12th November 2015
Home insurance premiums are continuing to fall with the average price dropping 5.8% to £114 in the year to September, but price increases could be on the horizon when a tax rise kicks in.
Analysis by Consumer Intelligence shows that the five most competitive policies shows have dropped 12.9% since February 2014 – but the pace of the premium falls has slowed dramatically with prices falling just 1.7% in the past three months.
The Government’s decision to increase Insurance Premium Tax which took effect from November 1 means price rises are possible the next time customers renew.
Customers aged over 50 pay the lowest annual premiums on average at £106 while the under-50s pay £122 a year, the research which is based on data developed by Consumer Intelligence which is used by the Office of National Statistics to calculate official inflation statistics.
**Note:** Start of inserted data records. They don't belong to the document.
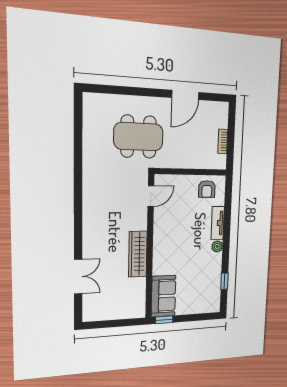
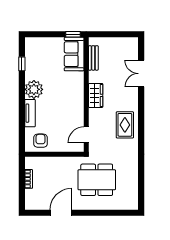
rug: (100, 209) -> (125, 125), added
plant: (217, 246) -> (34, 89), width x1.88, depth x1.88
wardrobe: (138, 254) -> (96, 95), width x0.67
bench: (140, 293) -> (93, 58), added

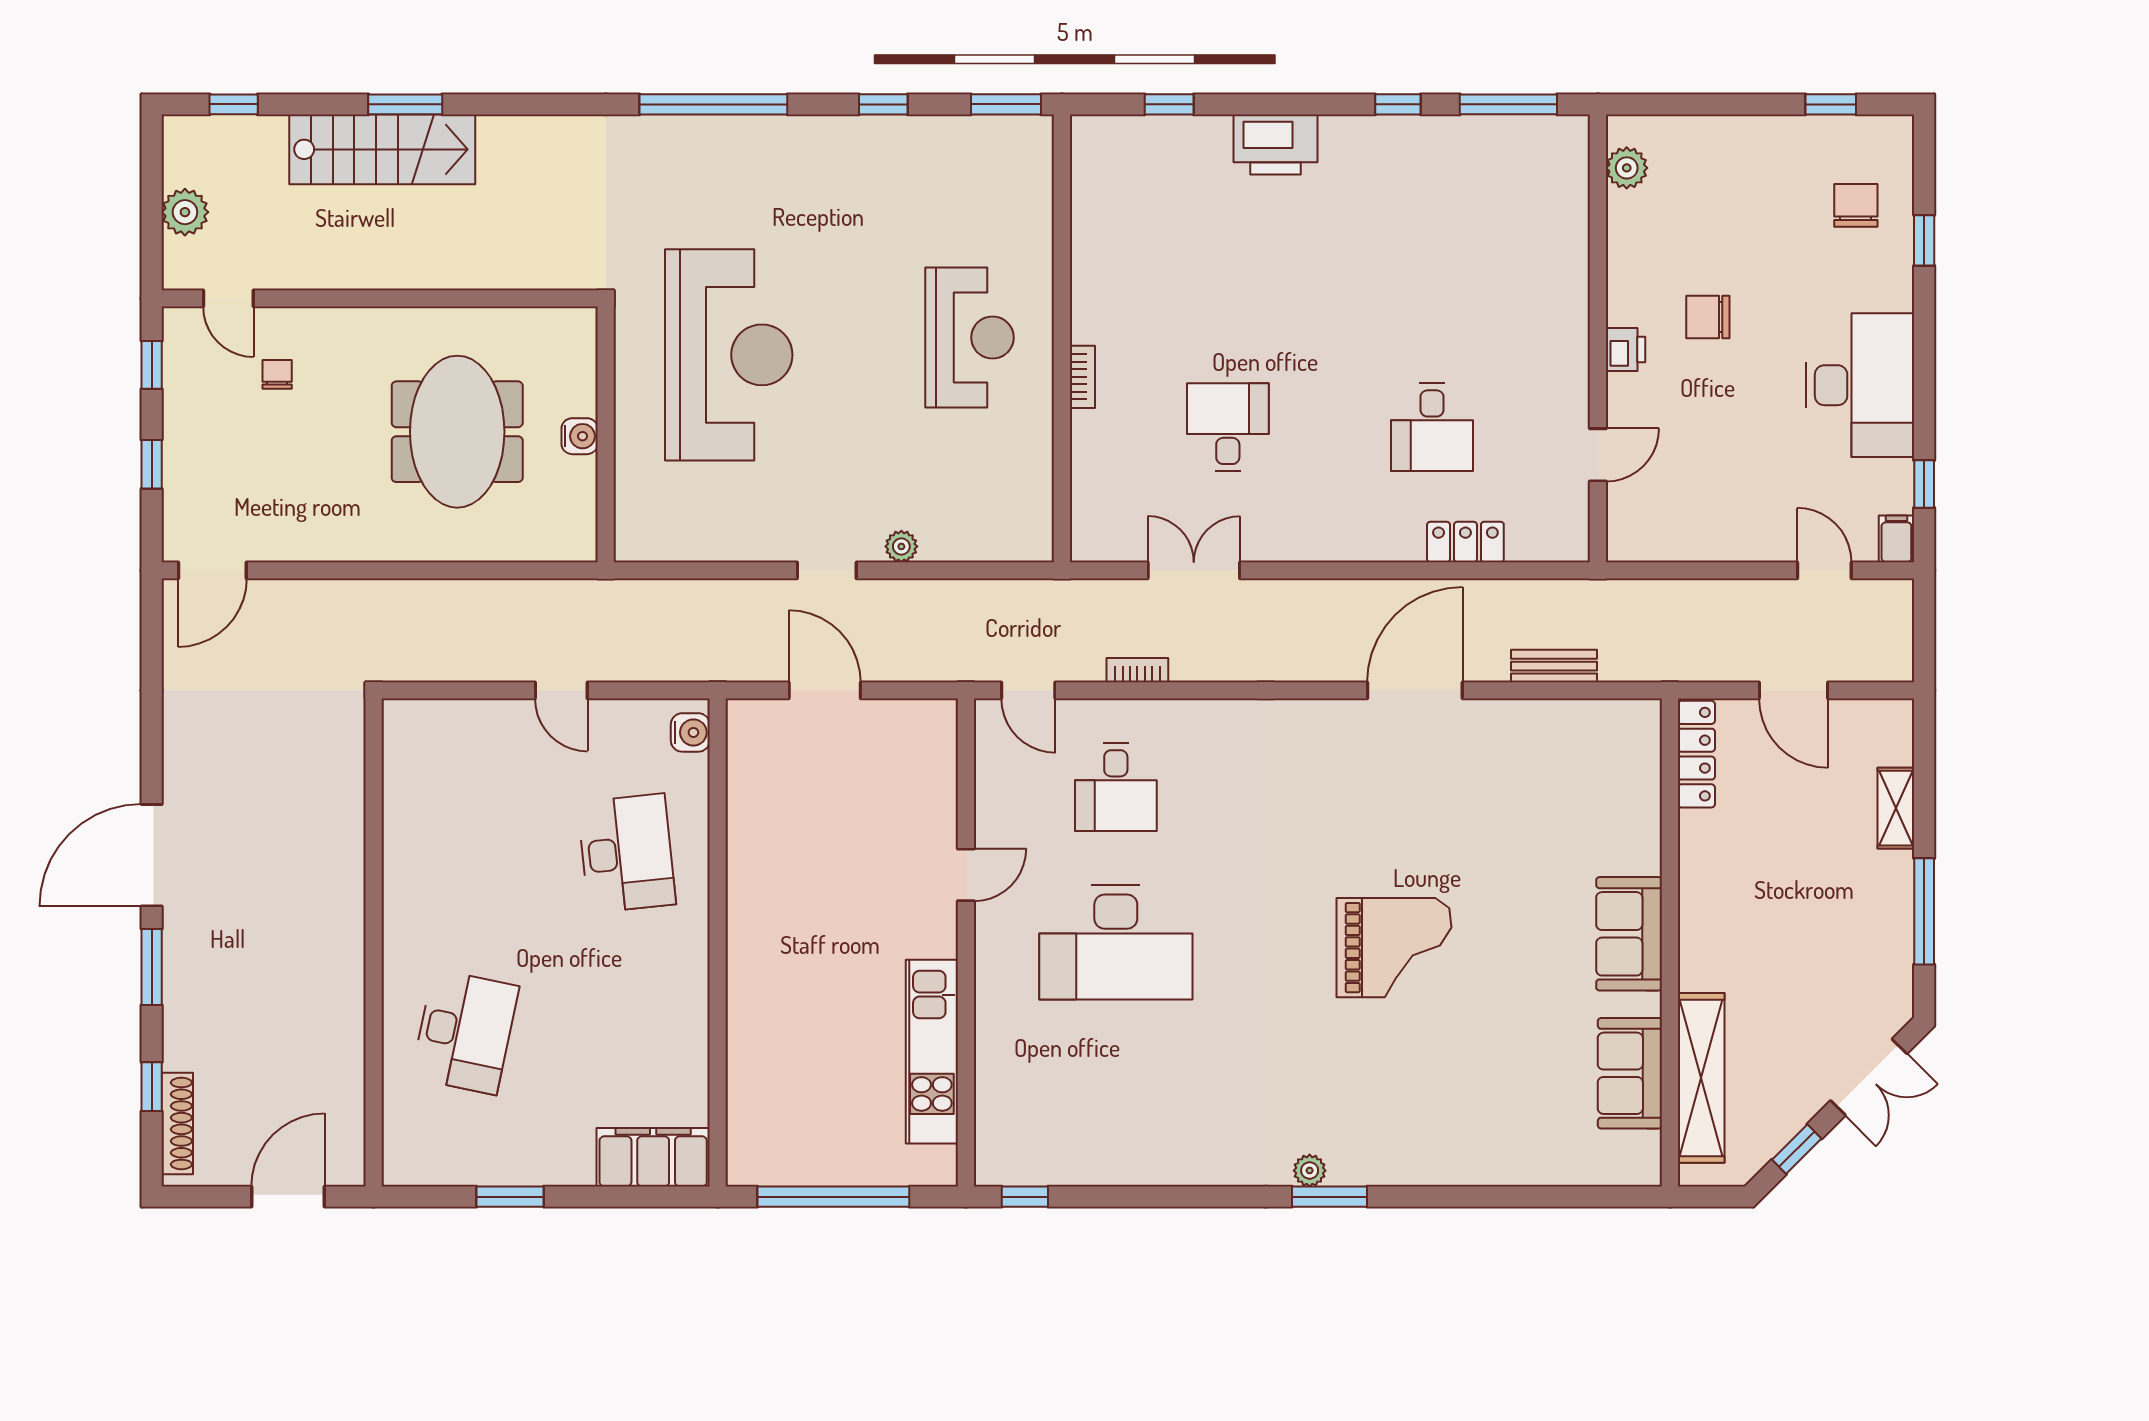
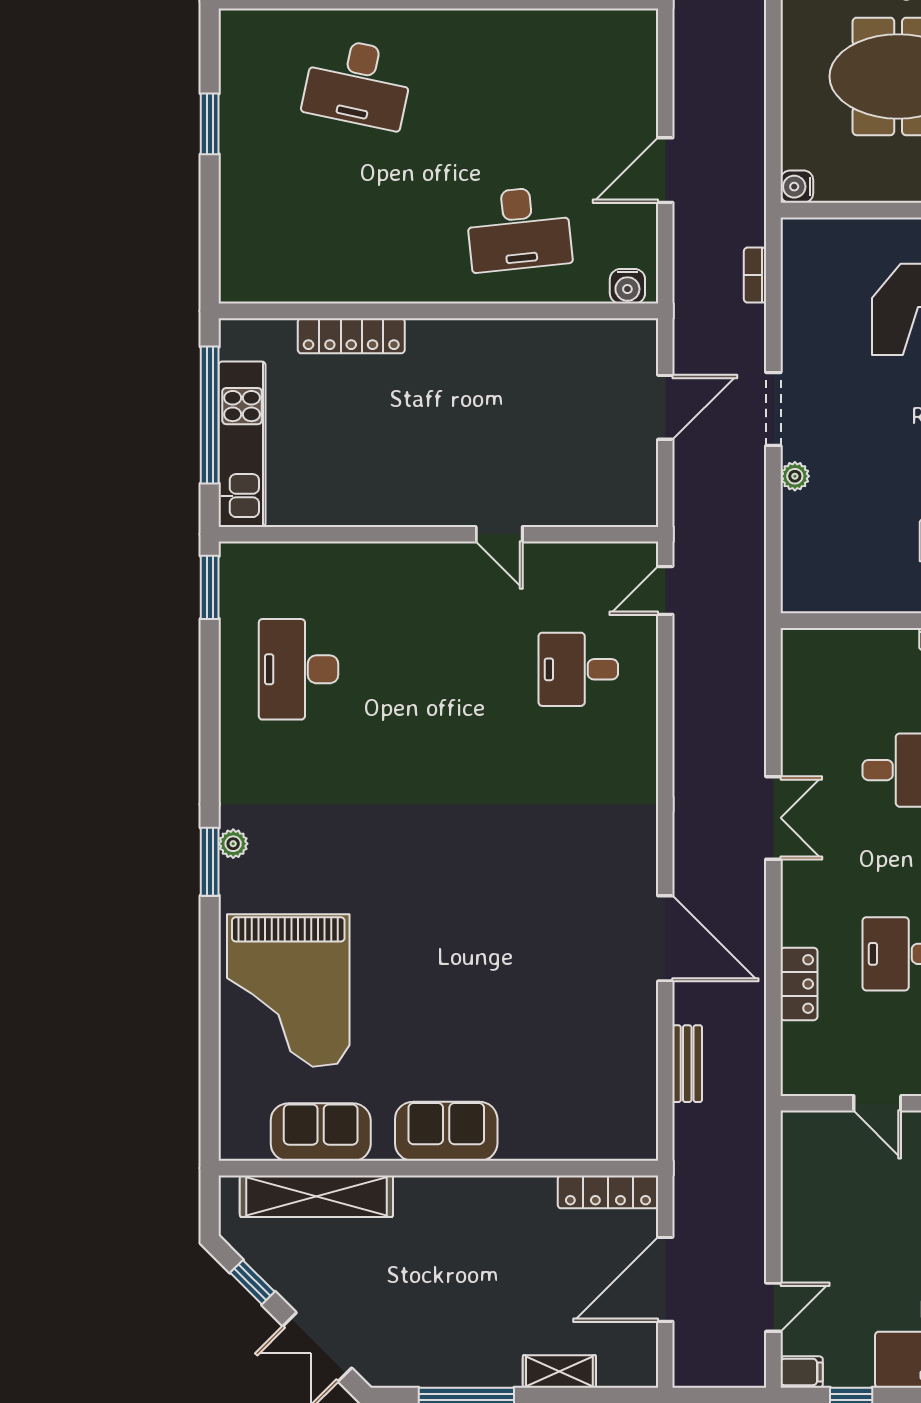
water cooler: (580, 436) -> (797, 187), moved, turned 90
doorway: (827, 570) -> (773, 409), width x1.38
double door: (1194, 570) -> (773, 818), moved
bookcase: (1137, 670) -> (755, 275), moved, turned 180
door: (561, 690) -> (665, 170), width x1.38
door: (1794, 690) -> (665, 1279), width x1.36
desk: (1116, 943) -> (298, 669), moved, width x0.73, depth x0.77
grand piano: (1394, 948) -> (288, 990), moved, width x1.37, depth x1.48
locker: (745, 1039) -> (351, 336), added
kitchen unit: (932, 1052) -> (242, 444), moved, turned 90
filing cabinet: (653, 1157) -> (245, 253), removed
window: (1025, 1197) -> (210, 587), width x1.50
However, under-50s saw slightly bigger average falls at 6.5% compared with 5.2% for over-50s.
The increase in insurance premium tax from 6% to 9.5%, which is expected to raise nearly £1.5 billion for the Government, will bump up premiums for home, motor, breakdown, buildings, pet, private medical and mobile insurance. Research shows that 56% of customers will switch or consider switching due to tax rise while 27% of customers will cancel policies and/or reduce cover.
Ian Hughes, chief executive of Consumer Intelligence says: “The fall in home premiums has been driven by a big reduction in burglaries, and far fewer claims for flood and storm damage thanks to recent milder weather.
“But that looks likely to be blown off course by the rise in the Insurance Premium Tax this month which could reverse all of the recent falls in average premiums.
“That makes shopping around for home insurance and haggling with your existing insurer even more important to ensure your costs remain competitive.”